АРМАНД: И жизнь их коротка… Я уже это знаю… Ладно, Янош, спасибо! Давайте допиливать нашу кучу, а то сейчас придет бугор и оставит нас без любимой бурды…
Комбинат (Медьзавод в 3 км от пос. Кенгир), конец апреля 1954
Большой цех, печи, разливочные ковши и под. Камера проходит извилистыми помещениями, останавливается перед небольшой дверью, возле которой двое заключенных пристально всматриваются во входящих. В дверь входит десятка полтора человек в рабочих робах. Среди них камера выхватывает знакомые лица – Келлера и Батояна.
МАКЕЕВ (Алексей Филиппович, учитель географии, внешне и похож на учителя, участник ВОВ, трижды судим за антисоветскую агитацию): Товарищи, я говорю вам еще раз: прорыв в женскую зону – это безумие. Нужны два удара – на хоздвор, это стратегическое направление, там мастерские, там быстро можно наладить производство оружия, и одновременно – сделать проходы между вторым и третьим лагпунктами. И всё! Во всяком случае, в первые дни – всё! И потом (взгляд на Келлера), Михаил Иосифович, неужели никто из нас не понимает, что в своем плане прорыва в женскую зону вы и ваши коллеги просто потрафляете тем, кто страшно соскучился по женскому телу, кто, извините, просто хочет дорваться до баб?!
КЕЛЛЕР: Глеб, ответь политруку. Он меня никак не понимает. Разъясни ему по-вашему, по-партийному.

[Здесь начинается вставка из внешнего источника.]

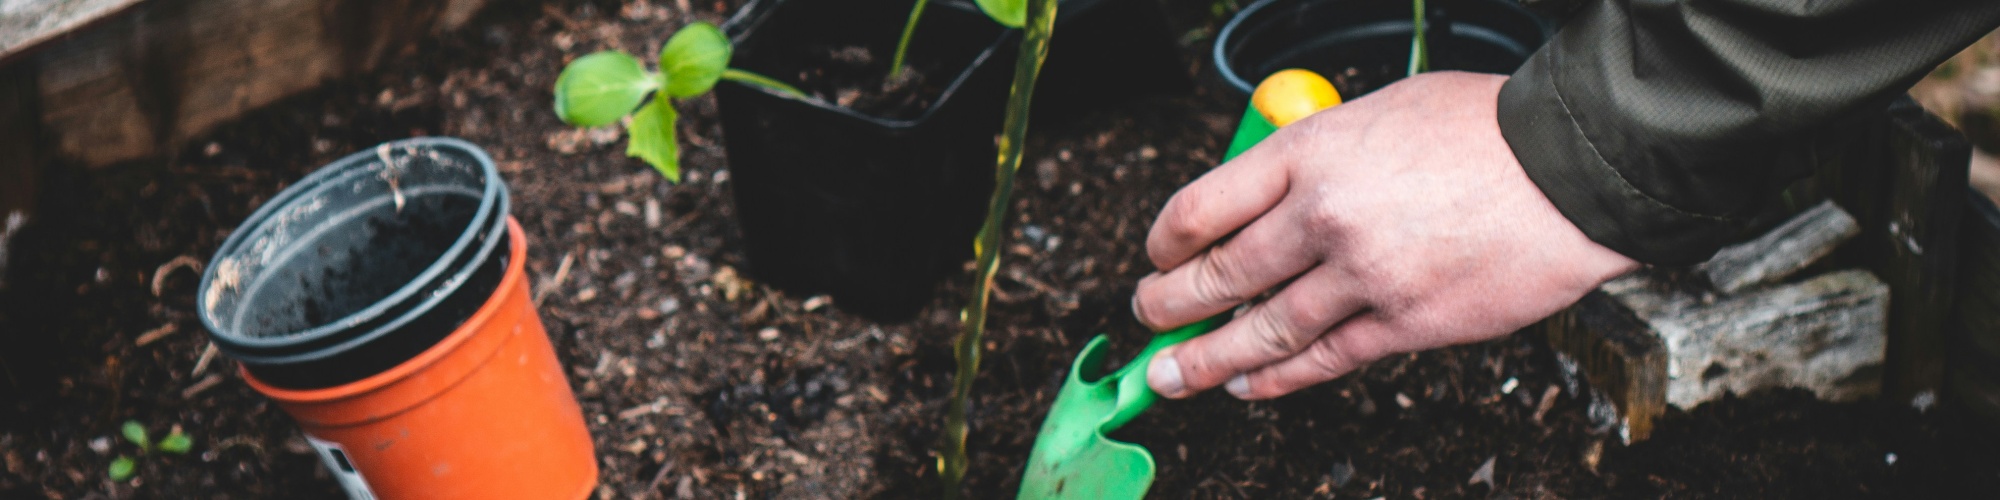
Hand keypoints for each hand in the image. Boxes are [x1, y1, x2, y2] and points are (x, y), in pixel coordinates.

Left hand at [1134, 72, 1638, 399]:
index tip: (1155, 255)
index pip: (1203, 205)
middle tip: (1146, 317)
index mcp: (1310, 152)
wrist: (1573, 168)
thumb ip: (1319, 153)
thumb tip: (1273, 191)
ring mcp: (1363, 276)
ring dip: (1206, 359)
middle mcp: (1324, 216)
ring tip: (1172, 374)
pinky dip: (1277, 379)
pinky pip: (1323, 361)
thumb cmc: (1486, 130)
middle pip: (1220, 274)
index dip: (1165, 240)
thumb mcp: (1379, 111)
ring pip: (1261, 331)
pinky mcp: (1405, 323)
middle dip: (1168, 304)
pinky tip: (1247, 386)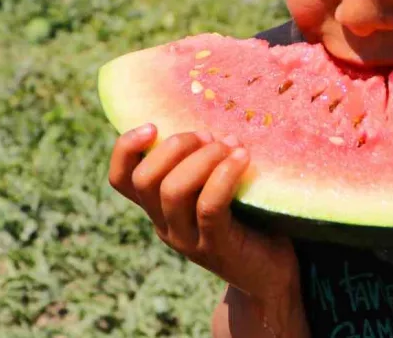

ГЛЕБ (Энгельс Слученков): Послушайте, Алексей Филиппович, самое страшное, чем мы совсем не сможем управлять, это освобожденные инстинкты. Здесь вы правы. Это нужно учесть с самого начала. Как только всё начнется, у многих вместо мозгов, станут соображать яйца, извините за выражение. Но никак мы не предотвратим простого влечения полов! Рано или поздно, если всё у нас получится, все зоны, и две мужские и женская, соединятся. В худшем варианте это означает неуправляемый блуд на ночь – и всё. Дальше вохра будет всех брать пачками – тепленькими, удовлетворенными, слабыми. Этого конечно, допускать никак нельзя. Ни одна наша цель достигнута не будет. Но и предотвратить соединение зон, рано или поздно, тоже нельзя. Игнорировать засохшие инстинкты, которые вмиг будут политы дождем свободы, тоже нельзя! Надо брать хоздвор и сразу женскую зону. Я на этом настаиваю. Но заранее нужно провести среди всех четкую разъяснительную работу. Мы – со своими, а вы со своими. Я думаю, можно идти только по такому пути, заранее объявить жесткое правило, за нарушение – кровь: никого из женщин не брать силком, за насилие над женщиной – смерть! А вот кто из женщин захочет, на того, зэк-мужик, может быть, и вскочит. А всем, всем остальным женщинам, в первый же миг прорыва всем остальным женщинам гарантировать свободу и неприкосновенность, так вот я думаю.
Конец ознакомительного фрагмента.
Примечания
1
На большинстве монологов героя – голоса за кадром: показ пустых ГУЛАГовских зон в степи сегодня: покосившиеся бараки, мастерские, вышки, колючка, плацы, заросшие бурьяном, и проч. Если не найти подобной натуры сегодня, ее нужно воссоздать.